▸ Ausgangsmaterial:
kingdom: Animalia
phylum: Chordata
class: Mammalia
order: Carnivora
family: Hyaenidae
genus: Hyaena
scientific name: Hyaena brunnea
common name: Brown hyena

---

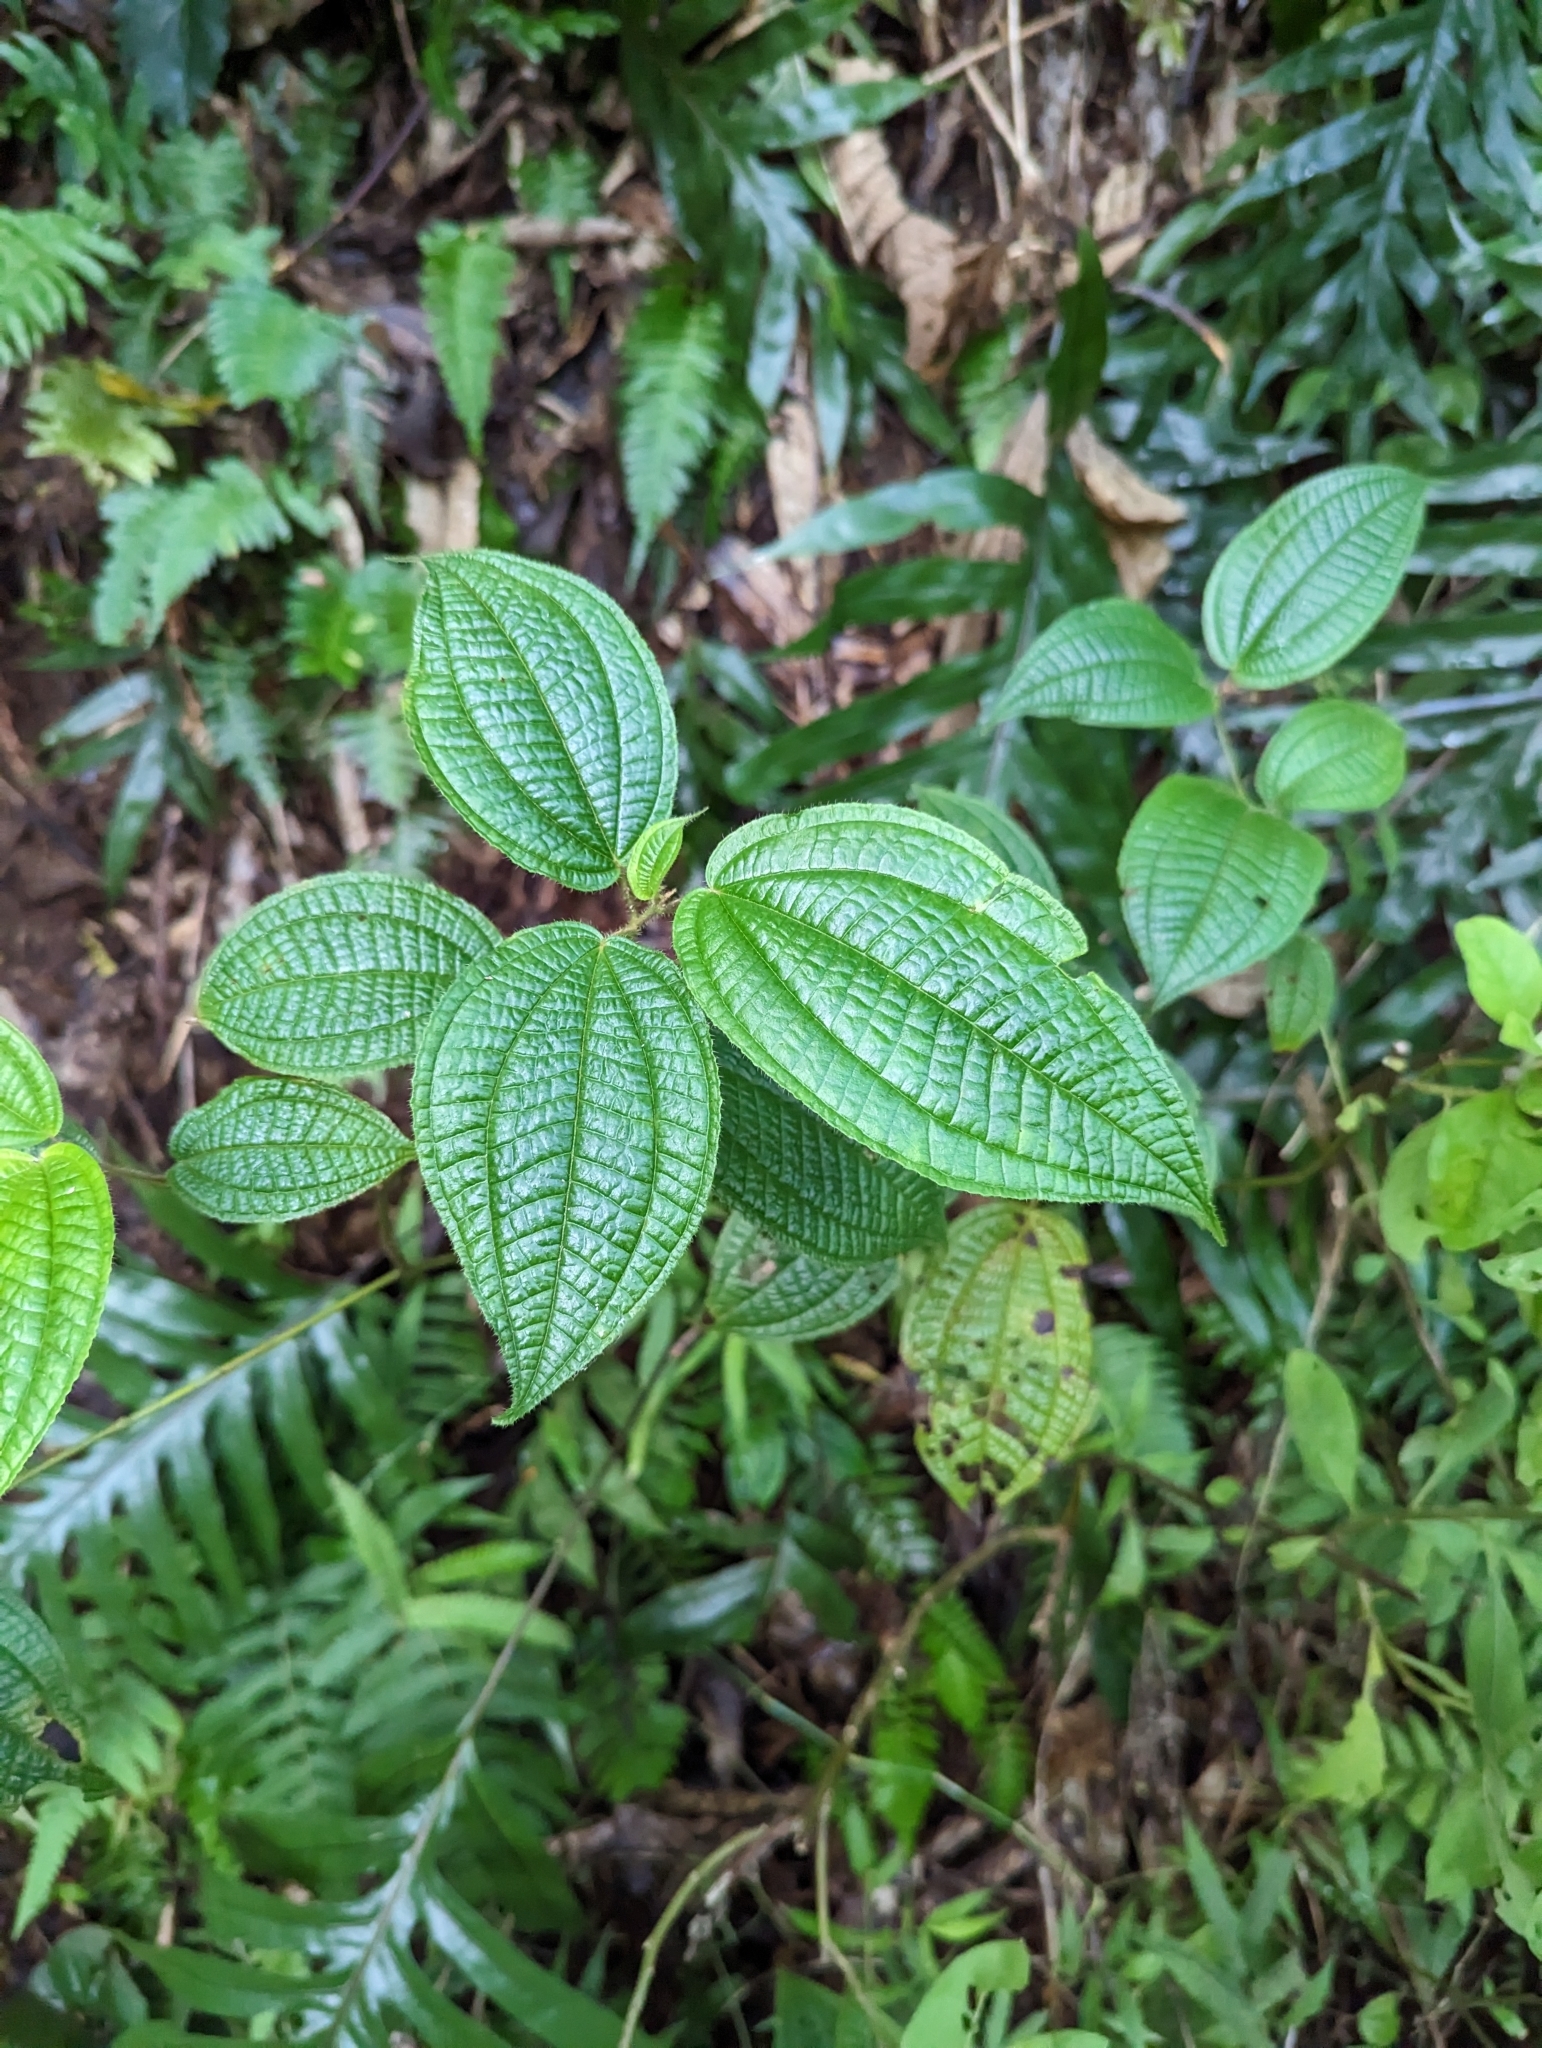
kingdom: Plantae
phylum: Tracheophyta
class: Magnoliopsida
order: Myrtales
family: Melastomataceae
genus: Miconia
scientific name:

...

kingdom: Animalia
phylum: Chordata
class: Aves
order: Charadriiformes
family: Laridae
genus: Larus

▸ Aufgabe: Entnehmen Sie dem Material jede Zeile, in der die Zeichenfolge „name“ vorkommt. Dabei ist die Groß- und Kleinschreibung zu beachten.

▸ Schriftliche Lösung:
scientific name: Hyaena brunnea
common name: Brown hyena
scientific name:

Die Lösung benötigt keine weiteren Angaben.